To start his Ohio State career, Chambers was used as a running back, where he spent the first two-and-half years of his college career. Chambers carried the football 28 times in mop-up duty in the 2019 and 2020 seasons, rushing for 221 yards and a touchdown. Even though he averaged nearly eight yards per carry, it became obvious to Chambers and the coaching staff that running back might not be the position where Chambers could make the biggest impact because of the outstanding depth the Buckeyes had at running back.

Heading into the 2021 season Ohio State was in a bad spot at linebacker. Gone were Pete Werner and Tuf Borland. Tommy Eichenberg wasn’t quite yet the Tommy Eichenberg that is now in the conversation as one of the best linebackers in the country. Dallas Gant quit on the team during the Akron game. Teradja Mitchell never quite lived up to recruiting expectations, and Cody Simon was still pretty green in his first season seeing regular action at the college level.

The desperation for somebody that could make some plays at linebacker was so real that Chambers moved to the defensive side of the football prior to the 2021 season.
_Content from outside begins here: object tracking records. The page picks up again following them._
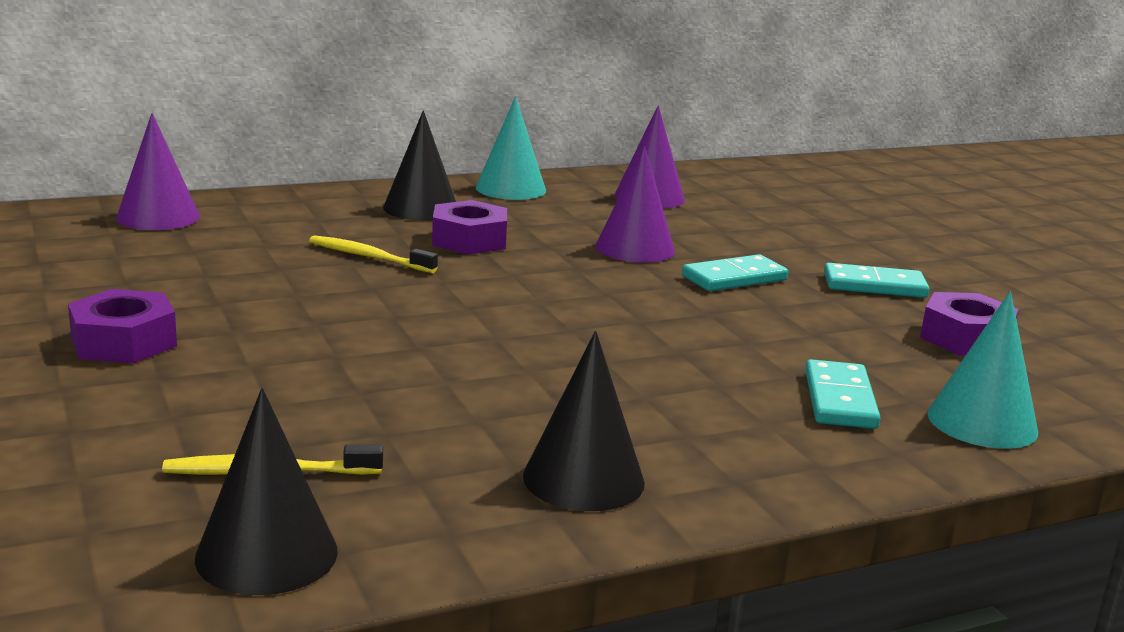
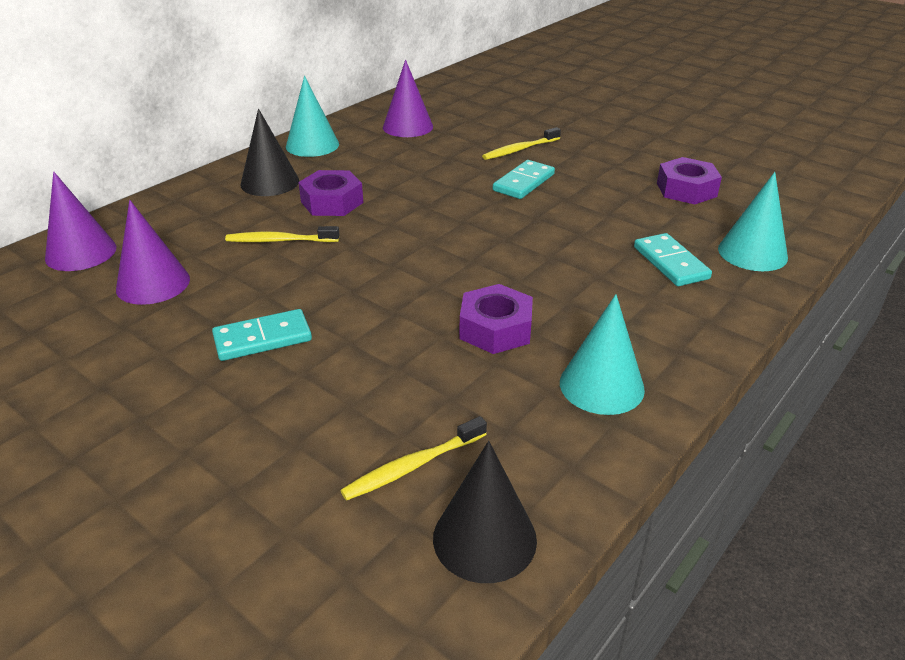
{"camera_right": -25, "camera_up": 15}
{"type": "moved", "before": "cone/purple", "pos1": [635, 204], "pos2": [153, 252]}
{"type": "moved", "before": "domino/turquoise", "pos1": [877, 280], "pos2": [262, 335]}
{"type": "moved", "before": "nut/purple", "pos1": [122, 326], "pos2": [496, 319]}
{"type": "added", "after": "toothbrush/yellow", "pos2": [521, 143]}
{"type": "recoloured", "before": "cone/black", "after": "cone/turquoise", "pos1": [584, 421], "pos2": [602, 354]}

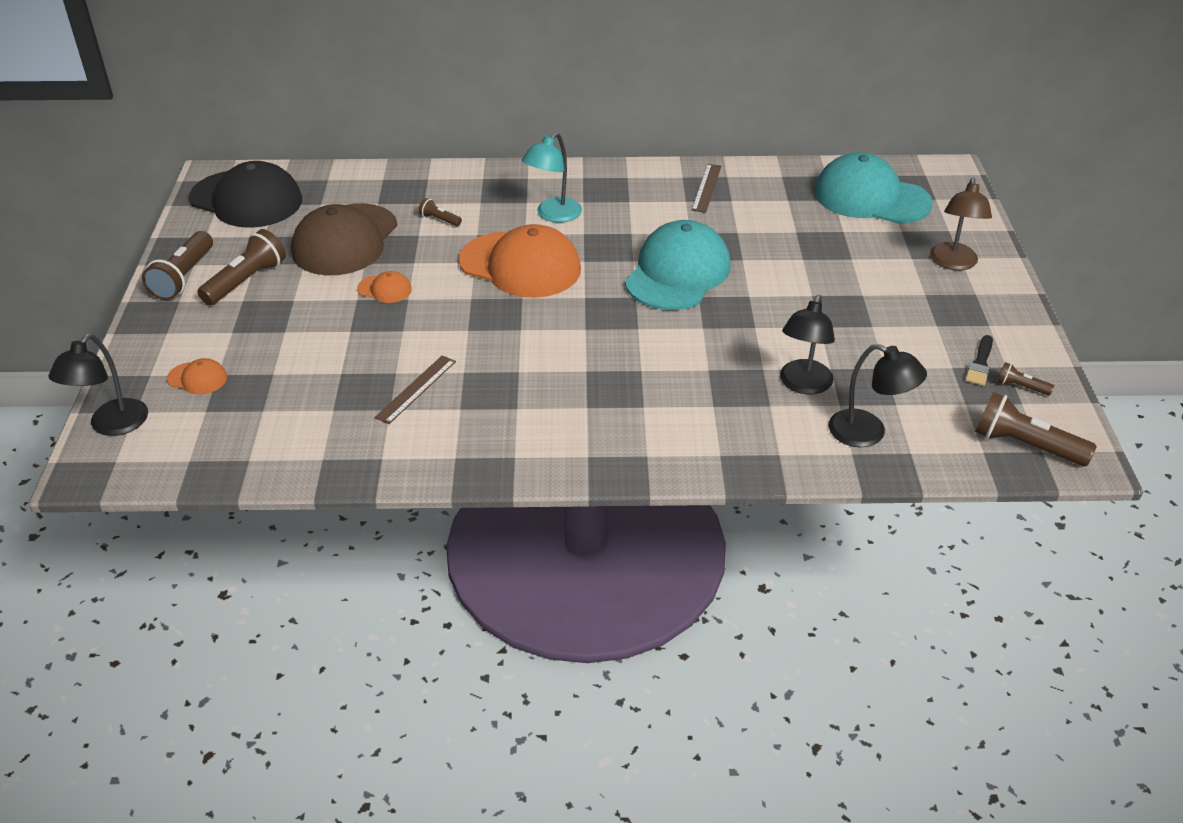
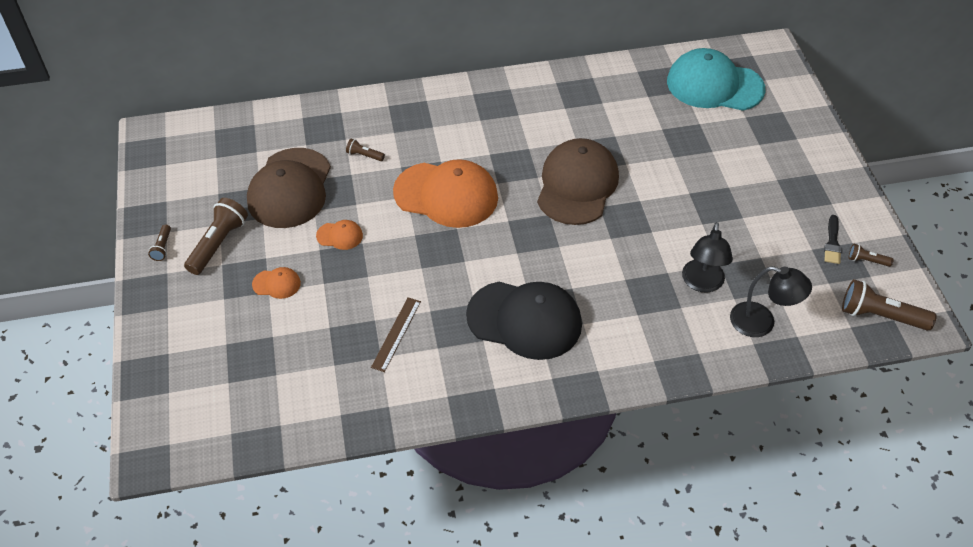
{"camera_right": -10, "camera_up": 10}
{"type": "resized", "before": "flashlight/brown", "pos1": [177, 265], "pos2": [159, 242], "scale": 0.5}
{"type": "moved", "before": "cap/orange", "pos1": [197, 376], "pos2": [276, 283]}
{"type": "moved", "before": "cap/black", "pos1": [245, 194], "pos2": [524, 321]}
{"type": "recoloured", "before": "cap/turquoise", "after": "cap/brown", "pos1": [678, 265], "pos2": [578, 181]}
{"type": "removed", "before": "lamp/black", "pos1": [98, 385]}
{"type": "removed", "before": "lamp/turquoise", "pos1": [552, 178]}
{"type": "removed", "before": "ruler/brown", "pos1": [706, 188]}
{"type": "removed", "before": "lamp/brown", "pos1": [961, 224]}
Toledo v Ohio State Photo by Ben Jackson/Getty Images

As the season progressed, we started to see growth from Chambers at the position. After gaining some confidence with five tackles against Akron, a few weeks later he recorded his first tackle for loss in college as part of what was then a career-high seven-tackle performance against Maryland. The following game he would register a forced fumble against Indiana, and two weeks later he intercepted his first pass against Nebraska. By the end of the season, Chambers was credited with 47 tackles, with five of those stops being behind the line of scrimmage. The tackle total from Chambers ranked fifth on the team.

After showing what he was able to do while still adjusting to playing linebacker at the college level in 2021, the 2022 season looked bright for Chambers since he would have a full offseason to prepare for life at linebacker. Chambers didn’t disappoint, ranking second on the team with 77 tackles. Along with increasing his tackles, Chambers made 6.5 tackles for loss, recovered a fumble against Maryland, and picked off passes against Rutgers and Georgia. Not only did Chambers make at least eight tackles in five games last year, he notched a career-high 11 tackles against Rutgers, followed by 10 stops later in the year against Indiana.

Just how far has Chambers come in two years at linebacker? After initially being moved to linebacker to add to the depth at the position, earlier this week Chambers was named to the Butkus Award watch list. After the linebacker unit at Ohio State had become the punchline of some jokes with their poor play at times in the 2019 and 2020 seasons, Chambers and Tommy Eichenberg have restored some pride to the position that has produced greats like Andy Katzenmoyer, A.J. Hawk, and Ryan Shazier over the years.

COLLEGE FOOTBALL: DEC 31 Semifinal Game Chick-fil-A Peach Bowl Photo by Michael Wade/Icon Sportswire via Getty Images

Tons of credit goes to Chambers for staying at Ohio State despite being moved to linebacker. With the transfer portal being introduced to college athletics, a lot of players would have entered the portal had they been approached about switching positions. While nobody would have faulted Chambers if he decided to look elsewhere to finish up his college career at running back, instead he did what was best for the team.

The gamble is likely to pay off for Chambers, as he’ll have plenty of eyeballs on him this year at linebacker, which will help him raise his draft stock when it is his time to head to the NFL.